Em um artigo publicado na revista Science desta semana (14/8), que traz um bebê sagui na capa, a equipe liderada pelo neurocientista Asif Ghazanfar demonstra que os filhotes de sagui-do-tufo-branco (Callithrix jacchus) também aprimoram a capacidade de se comunicar por meio de vocalizações ao interagir com os pais.

“O tipo e a característica da vocalização dos saguis se altera consideravelmente no período inicial após o nascimento”, conta o médico e neurocientista brasileiro Daniel Takahashi, pesquisador do laboratório de Ghazanfar e primeiro autor do artigo. “Mas o desenvolvimento se acelera se eles interagem mais com os pais.” Takahashi registrou e analisou a emissões vocais de 10 filhotes de sagui-de-tufo-branco do primeiro dia de vida até os dois meses de idade, quando eles já se comunicavam com a mesma habilidade que os adultos. Ele monitorou especialmente um tipo de som que os pesquisadores chamam de “fi” (phee, em inglês).

São vocalizações que se parecem com um assobio agudo – “fiiiii, fiiiiiiiiiii” – e são usadas em várias circunstâncias da comunicação de grupos de saguis, sobretudo quando os macacos não estão em contato visual uns com os outros. Por isso, nos breves períodos de experimento, os filhotes não ficavam junto dos pais: ou estavam temporariamente separados, ou em lados diferentes da sala, de maneira que podiam ouvir uns aos outros, mas não ver.

Os pesquisadores queriam verificar se a capacidade de comunicação dos pequenos bebês evoluía do choro genérico às vocalizações mais específicas, de modo semelhante ao que se observa em seres humanos. Afinal, esses dois grupos de primatas compartilham um contexto social parecido: ambos vivem em grupos nos quais vários membros da família cuidam dos filhotes e a comunicação vocal é essencial no dia-a-dia. Os “fi” são sons emitidos pelos bebês saguis em situações nas quais um bebê humano choraria – por exemplo, quando ficam sozinhos, sem alguém conhecido por perto.
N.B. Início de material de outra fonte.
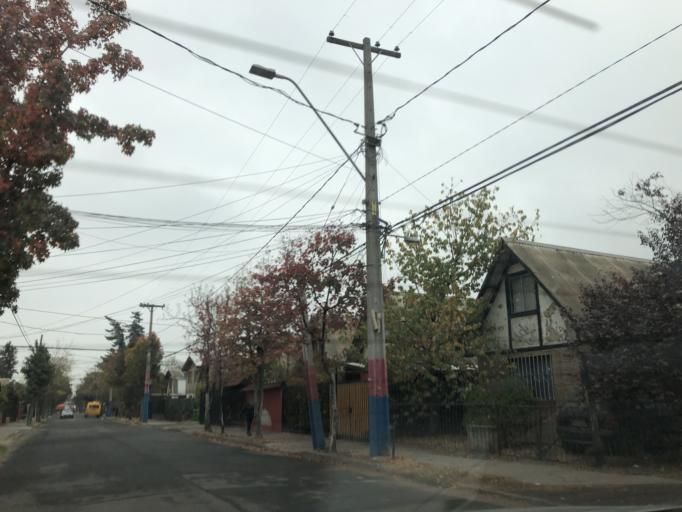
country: CL
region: Santiago Metropolitan
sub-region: Provincia de Cordillera
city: Puente Alto
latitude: -33.5905
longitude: -70.5834
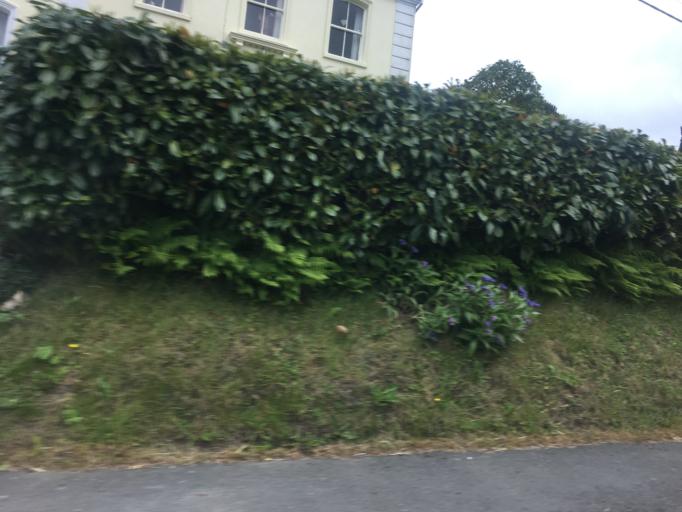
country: GB
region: Wales
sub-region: Carmarthenshire
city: Llansawel
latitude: 52.0484
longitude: -3.9618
Os experimentos indicaram que há um forte paralelo entre o que ocorre com os saguis e os seres humanos – também com animais evolutivamente mais distantes, como aves, para as quais já se reconhecia que a interação social desempenha um papel importante no amadurecimento da vocalização. Para entender melhor como dá-se esse amadurecimento, o grupo de Princeton agora pretende se concentrar em estudos de neurodesenvolvimento, que podem indicar quais as partes do cérebro estão associadas aos diferentes tipos de vocalização e ao contexto em que são emitidos.

Além da proximidade evolutiva e das semelhanças com os seres humanos em termos de organização social, os saguis atualmente são um modelo de estudo importante. “É um primata brasileiro”, Takahashi ressalta, “e, agora que seu genoma é conhecido, ele é um modelo importante para estudar doenças como o autismo e a esquizofrenia”. Esses primatas pequenos e divertidos, com os tufos ao lado da cabeça, aparentemente ainda têm muito a contar.

Artigo científico
TAKAHASHI, D. Y. et al. The developmental dynamics of marmoset monkey vocal production. Science, v. 349, n. 6249, p. 734-738. 14 ago. 2015.